Exercise details >> Copy every line of the records that includes the word "gibi".

Record set below:

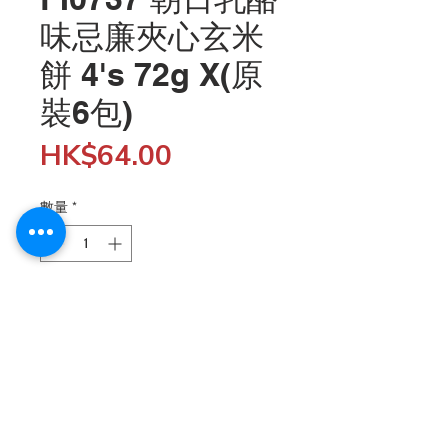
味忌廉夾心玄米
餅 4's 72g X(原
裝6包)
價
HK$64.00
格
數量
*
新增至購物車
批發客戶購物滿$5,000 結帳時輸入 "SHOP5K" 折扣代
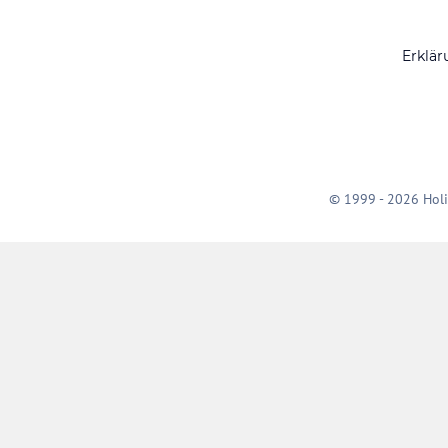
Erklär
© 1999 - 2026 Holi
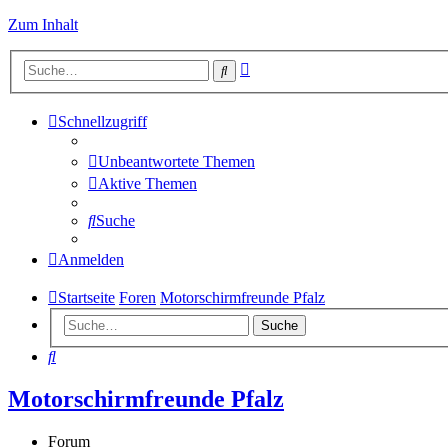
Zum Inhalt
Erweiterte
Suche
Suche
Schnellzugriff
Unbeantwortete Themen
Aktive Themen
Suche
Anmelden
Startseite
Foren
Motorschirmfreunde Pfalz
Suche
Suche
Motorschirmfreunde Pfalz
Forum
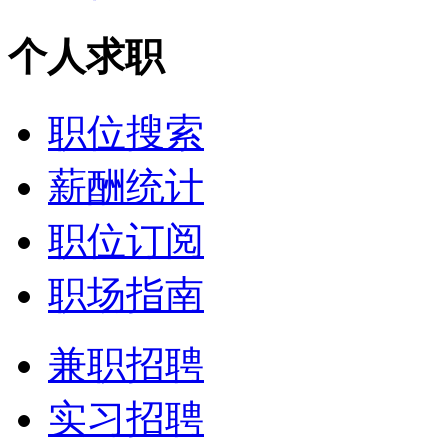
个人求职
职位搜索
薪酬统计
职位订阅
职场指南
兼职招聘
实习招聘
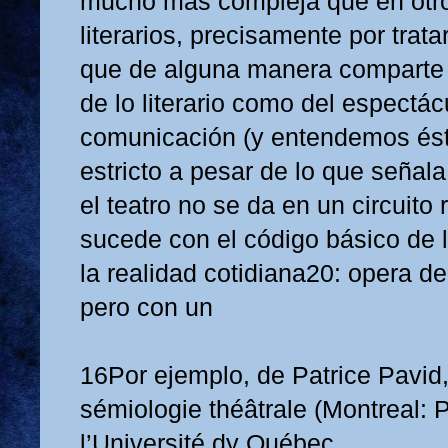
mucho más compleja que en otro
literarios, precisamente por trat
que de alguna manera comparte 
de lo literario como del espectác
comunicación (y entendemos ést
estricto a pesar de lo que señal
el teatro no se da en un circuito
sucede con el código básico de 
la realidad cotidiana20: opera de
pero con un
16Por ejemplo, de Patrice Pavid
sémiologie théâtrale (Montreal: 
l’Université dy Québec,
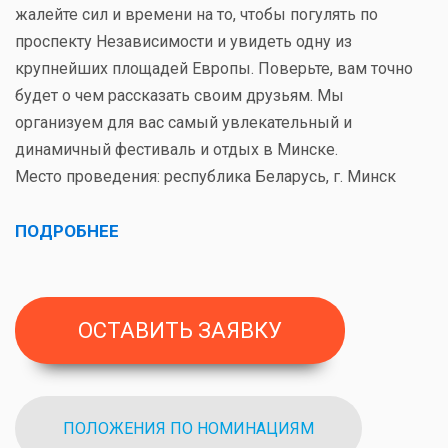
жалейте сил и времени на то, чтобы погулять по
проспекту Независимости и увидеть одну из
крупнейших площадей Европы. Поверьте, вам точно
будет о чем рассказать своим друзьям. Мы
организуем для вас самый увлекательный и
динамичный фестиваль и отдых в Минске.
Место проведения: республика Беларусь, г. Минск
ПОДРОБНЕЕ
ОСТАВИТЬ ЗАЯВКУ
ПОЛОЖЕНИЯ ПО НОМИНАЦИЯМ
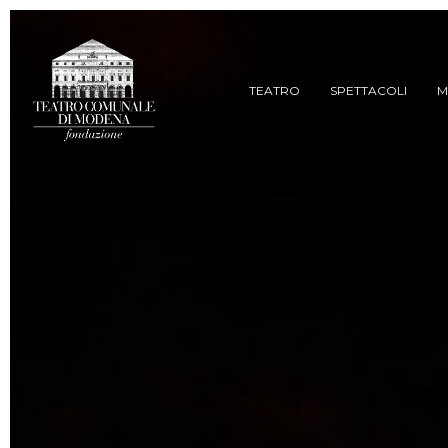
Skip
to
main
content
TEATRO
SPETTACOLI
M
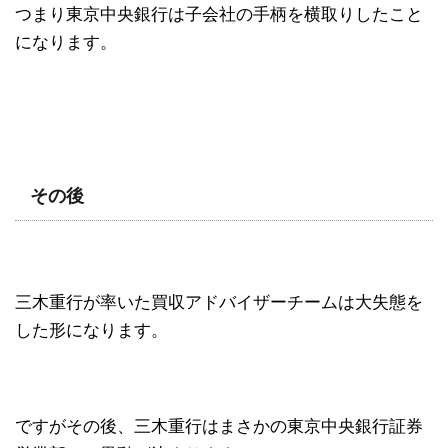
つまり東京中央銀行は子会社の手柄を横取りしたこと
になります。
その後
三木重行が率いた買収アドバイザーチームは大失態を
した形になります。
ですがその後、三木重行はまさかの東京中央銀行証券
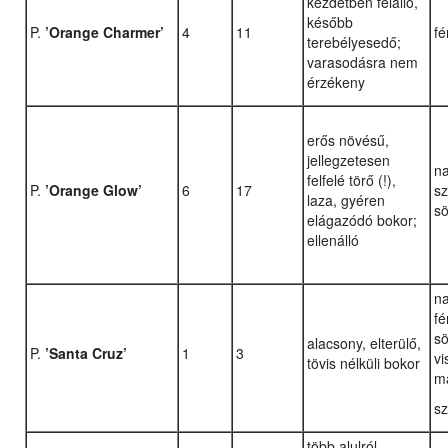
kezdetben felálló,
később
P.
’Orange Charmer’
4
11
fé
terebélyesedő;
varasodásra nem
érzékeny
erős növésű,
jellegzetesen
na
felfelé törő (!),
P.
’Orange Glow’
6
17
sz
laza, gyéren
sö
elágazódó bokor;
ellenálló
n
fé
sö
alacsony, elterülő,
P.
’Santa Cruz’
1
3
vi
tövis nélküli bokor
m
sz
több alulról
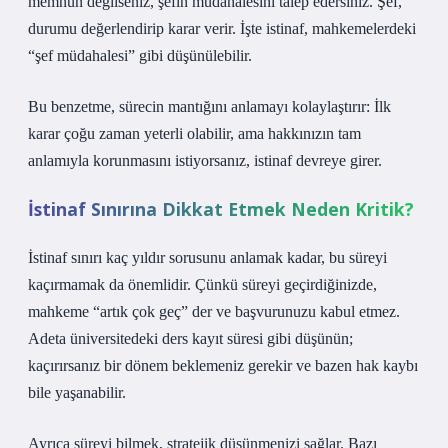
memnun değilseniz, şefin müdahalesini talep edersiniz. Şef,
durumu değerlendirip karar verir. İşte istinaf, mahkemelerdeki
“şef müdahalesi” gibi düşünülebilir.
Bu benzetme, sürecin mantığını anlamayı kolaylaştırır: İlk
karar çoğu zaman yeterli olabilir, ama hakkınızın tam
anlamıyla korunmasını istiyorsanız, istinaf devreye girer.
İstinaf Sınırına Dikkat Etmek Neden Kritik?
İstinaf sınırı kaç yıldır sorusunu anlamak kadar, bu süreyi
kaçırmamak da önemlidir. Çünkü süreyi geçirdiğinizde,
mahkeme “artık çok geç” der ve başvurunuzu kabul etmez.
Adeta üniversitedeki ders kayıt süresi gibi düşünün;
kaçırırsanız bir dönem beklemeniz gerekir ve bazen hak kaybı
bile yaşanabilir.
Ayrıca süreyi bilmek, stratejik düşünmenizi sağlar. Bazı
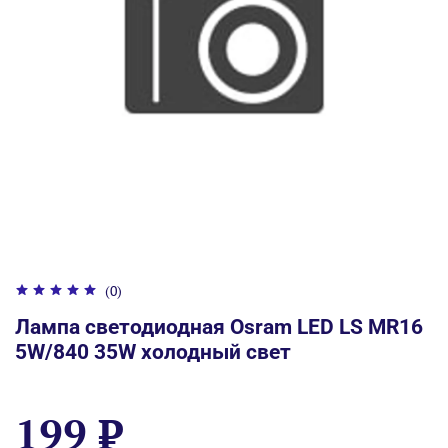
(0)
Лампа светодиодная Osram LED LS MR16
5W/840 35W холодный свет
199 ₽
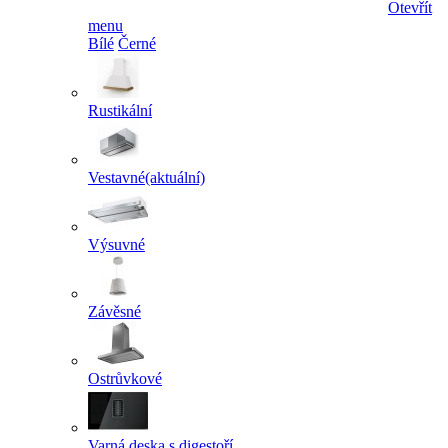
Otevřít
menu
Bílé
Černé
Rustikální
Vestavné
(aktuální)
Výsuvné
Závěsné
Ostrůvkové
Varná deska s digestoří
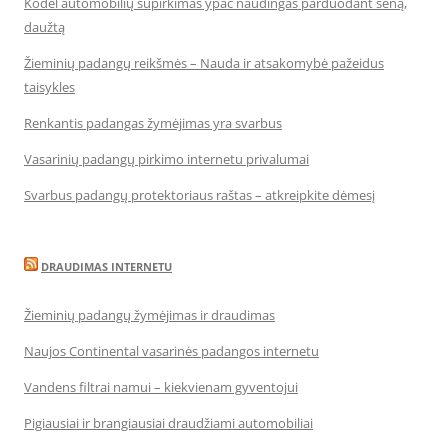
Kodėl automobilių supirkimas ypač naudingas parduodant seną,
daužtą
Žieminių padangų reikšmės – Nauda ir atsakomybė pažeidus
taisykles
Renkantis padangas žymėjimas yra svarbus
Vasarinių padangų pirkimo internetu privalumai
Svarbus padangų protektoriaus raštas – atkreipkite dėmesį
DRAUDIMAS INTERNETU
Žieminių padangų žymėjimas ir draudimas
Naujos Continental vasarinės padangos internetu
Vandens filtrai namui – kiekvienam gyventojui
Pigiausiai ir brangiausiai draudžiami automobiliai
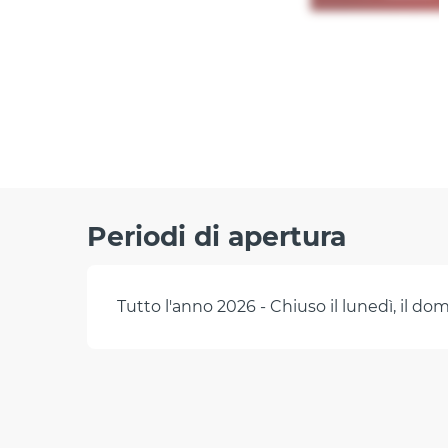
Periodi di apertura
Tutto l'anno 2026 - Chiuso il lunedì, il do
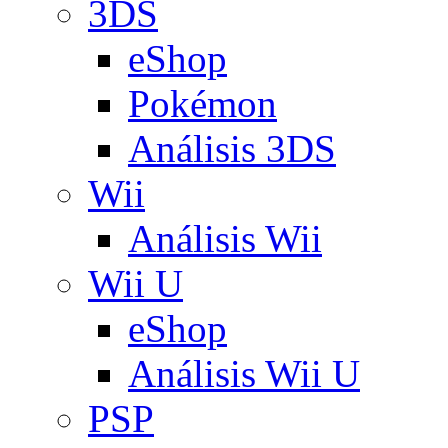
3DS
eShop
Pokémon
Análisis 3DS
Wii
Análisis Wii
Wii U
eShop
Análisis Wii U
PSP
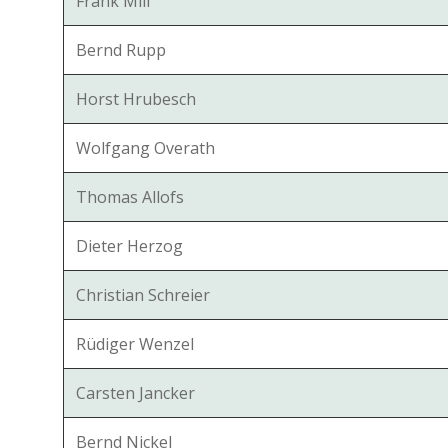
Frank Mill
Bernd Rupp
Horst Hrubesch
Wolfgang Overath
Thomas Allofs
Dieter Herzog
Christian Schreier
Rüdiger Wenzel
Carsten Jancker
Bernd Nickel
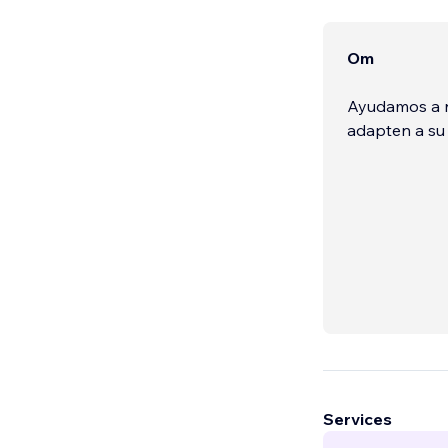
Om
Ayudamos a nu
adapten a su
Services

End of Record set.

Written solution >>
“şef müdahalesi” gibi düşünülebilir.
Adeta üniversitedeki ders kayıt süresi gibi düşünün;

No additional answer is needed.